## [What you will do]
Return the opening lines of the material, word for word. End with the line that contains "context of the".

········

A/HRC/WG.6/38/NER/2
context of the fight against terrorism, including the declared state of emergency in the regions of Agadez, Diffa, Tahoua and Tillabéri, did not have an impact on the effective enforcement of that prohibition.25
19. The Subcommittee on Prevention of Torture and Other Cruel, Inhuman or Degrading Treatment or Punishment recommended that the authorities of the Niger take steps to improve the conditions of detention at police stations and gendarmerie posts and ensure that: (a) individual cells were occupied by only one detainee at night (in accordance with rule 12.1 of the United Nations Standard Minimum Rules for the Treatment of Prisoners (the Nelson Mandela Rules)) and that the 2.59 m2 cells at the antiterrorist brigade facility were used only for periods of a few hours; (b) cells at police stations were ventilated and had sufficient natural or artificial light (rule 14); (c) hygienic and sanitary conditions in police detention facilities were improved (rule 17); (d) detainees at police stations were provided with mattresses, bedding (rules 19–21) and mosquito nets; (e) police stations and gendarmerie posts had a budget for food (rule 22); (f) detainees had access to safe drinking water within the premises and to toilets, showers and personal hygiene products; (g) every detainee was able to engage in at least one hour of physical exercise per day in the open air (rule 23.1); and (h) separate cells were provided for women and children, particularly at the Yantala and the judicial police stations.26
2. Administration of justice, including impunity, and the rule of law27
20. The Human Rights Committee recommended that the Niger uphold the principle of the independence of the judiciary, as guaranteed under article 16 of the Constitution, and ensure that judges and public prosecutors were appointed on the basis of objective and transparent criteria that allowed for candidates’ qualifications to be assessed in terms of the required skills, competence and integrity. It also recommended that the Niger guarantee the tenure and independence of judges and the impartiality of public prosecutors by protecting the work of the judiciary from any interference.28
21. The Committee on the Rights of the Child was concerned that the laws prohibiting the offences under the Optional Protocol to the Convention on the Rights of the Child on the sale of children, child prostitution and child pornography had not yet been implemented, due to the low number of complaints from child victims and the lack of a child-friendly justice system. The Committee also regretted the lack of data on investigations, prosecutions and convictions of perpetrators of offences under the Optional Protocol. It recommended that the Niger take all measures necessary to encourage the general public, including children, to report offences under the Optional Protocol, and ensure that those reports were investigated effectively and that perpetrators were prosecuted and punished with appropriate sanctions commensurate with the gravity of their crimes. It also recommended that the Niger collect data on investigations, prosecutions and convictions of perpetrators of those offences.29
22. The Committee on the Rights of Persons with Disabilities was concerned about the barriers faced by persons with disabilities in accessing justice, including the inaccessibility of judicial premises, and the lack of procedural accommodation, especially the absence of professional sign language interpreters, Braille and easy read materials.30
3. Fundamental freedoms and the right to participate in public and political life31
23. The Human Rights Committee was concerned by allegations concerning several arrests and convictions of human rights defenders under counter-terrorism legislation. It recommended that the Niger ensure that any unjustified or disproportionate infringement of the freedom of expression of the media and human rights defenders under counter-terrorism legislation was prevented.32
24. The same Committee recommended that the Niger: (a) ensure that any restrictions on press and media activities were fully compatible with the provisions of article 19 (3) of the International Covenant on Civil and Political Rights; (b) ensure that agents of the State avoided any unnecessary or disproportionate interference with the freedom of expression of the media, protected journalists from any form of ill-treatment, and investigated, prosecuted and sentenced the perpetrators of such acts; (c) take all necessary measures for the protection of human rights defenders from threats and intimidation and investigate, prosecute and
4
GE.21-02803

········

## [Answer to the problem]
A/HRC/WG.6/38/NER/2
context of the fight against terrorism, including the declared state of emergency in the regions of Agadez, Diffa, Tahoua and Tillabéri, did not have an impact on the effective enforcement of that prohibition.25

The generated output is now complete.